===== AVAILABLE RECORDS

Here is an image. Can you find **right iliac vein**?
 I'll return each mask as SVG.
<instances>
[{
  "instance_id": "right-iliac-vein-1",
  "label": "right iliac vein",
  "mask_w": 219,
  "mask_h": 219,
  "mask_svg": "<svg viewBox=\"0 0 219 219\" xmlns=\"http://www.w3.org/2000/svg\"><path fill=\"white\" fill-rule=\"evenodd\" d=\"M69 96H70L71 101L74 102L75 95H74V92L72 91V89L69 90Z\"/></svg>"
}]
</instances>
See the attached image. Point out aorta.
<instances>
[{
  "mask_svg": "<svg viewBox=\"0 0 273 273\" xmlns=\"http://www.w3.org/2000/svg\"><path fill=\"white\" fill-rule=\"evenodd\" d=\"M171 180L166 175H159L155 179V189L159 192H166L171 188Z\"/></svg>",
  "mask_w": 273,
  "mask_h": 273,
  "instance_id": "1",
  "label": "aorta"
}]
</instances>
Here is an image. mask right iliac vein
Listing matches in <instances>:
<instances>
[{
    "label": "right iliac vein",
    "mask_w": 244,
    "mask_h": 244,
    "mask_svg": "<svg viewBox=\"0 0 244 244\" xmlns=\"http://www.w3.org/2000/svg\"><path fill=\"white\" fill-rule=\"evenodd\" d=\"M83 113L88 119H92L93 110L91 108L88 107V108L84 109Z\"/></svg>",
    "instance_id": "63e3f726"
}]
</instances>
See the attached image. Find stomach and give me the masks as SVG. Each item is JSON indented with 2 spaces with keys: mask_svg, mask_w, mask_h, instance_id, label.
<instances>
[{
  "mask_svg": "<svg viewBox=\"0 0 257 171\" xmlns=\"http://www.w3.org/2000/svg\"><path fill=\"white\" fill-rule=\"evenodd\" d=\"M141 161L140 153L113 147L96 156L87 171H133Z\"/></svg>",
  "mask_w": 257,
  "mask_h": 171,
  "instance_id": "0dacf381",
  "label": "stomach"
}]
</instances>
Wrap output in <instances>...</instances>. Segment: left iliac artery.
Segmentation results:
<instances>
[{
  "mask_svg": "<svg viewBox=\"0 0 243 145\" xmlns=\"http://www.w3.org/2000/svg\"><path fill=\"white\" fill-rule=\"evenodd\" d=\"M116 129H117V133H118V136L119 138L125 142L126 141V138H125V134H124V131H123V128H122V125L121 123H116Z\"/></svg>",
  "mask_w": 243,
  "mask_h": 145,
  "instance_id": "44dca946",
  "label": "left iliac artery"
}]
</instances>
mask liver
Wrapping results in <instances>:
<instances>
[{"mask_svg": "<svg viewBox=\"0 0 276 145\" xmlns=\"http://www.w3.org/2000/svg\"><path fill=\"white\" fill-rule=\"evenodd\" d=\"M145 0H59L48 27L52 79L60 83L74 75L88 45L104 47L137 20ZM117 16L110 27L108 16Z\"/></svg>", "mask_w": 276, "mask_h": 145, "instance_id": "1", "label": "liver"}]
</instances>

==========
===== AVAILABLE RECORDS

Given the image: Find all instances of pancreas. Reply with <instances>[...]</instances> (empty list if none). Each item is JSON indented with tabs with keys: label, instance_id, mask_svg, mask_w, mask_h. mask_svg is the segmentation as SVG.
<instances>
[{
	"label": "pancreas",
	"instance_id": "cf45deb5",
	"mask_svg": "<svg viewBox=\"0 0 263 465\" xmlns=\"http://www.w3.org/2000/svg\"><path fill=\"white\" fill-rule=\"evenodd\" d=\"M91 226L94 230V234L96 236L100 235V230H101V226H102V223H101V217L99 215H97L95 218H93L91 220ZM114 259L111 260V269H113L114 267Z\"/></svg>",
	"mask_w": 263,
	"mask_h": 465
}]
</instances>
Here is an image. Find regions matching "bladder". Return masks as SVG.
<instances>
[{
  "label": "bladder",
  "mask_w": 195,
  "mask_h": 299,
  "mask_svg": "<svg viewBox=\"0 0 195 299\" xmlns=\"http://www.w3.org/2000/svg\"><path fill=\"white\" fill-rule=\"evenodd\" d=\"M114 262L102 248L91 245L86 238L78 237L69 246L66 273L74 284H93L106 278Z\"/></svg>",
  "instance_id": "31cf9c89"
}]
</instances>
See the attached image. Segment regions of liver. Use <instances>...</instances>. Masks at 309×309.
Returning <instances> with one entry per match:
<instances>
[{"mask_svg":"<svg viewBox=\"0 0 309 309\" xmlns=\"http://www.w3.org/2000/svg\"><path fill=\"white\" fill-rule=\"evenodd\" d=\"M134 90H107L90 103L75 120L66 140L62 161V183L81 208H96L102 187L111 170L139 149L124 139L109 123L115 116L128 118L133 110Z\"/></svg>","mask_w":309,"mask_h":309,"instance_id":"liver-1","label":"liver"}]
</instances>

==========
===== AVAILABLE RECORDS

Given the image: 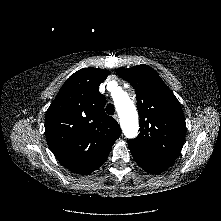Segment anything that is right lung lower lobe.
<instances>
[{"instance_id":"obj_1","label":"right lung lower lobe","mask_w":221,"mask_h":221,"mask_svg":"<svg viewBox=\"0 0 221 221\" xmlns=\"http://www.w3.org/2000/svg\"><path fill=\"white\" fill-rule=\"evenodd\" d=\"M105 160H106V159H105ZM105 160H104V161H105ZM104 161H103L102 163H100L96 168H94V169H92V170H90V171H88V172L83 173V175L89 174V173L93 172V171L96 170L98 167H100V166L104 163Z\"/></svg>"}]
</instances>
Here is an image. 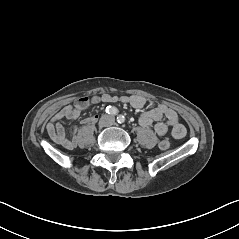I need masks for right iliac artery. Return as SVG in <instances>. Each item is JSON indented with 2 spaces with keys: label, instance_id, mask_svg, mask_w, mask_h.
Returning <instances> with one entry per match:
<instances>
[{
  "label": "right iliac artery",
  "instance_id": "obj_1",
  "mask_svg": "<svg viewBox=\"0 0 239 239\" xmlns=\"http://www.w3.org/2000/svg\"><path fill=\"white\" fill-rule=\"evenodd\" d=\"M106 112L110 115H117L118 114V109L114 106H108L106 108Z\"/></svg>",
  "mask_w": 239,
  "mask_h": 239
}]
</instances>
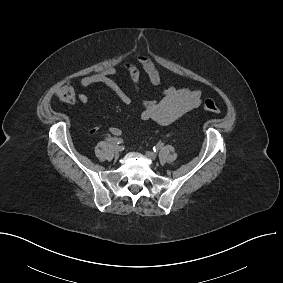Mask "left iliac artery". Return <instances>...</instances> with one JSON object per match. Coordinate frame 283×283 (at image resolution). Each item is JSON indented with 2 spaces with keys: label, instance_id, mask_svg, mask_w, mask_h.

==========

→ **TO DO**
Extract every line of the records above that contains the string "stomach".

→ **FULL RESPONSE**
See the attached image. Find stomach and give me the masks as SVG. Each item is JSON indented with 2 spaces with keys: mask_svg, mask_w, mask_h, instance_id, label.
  "label": "stomach"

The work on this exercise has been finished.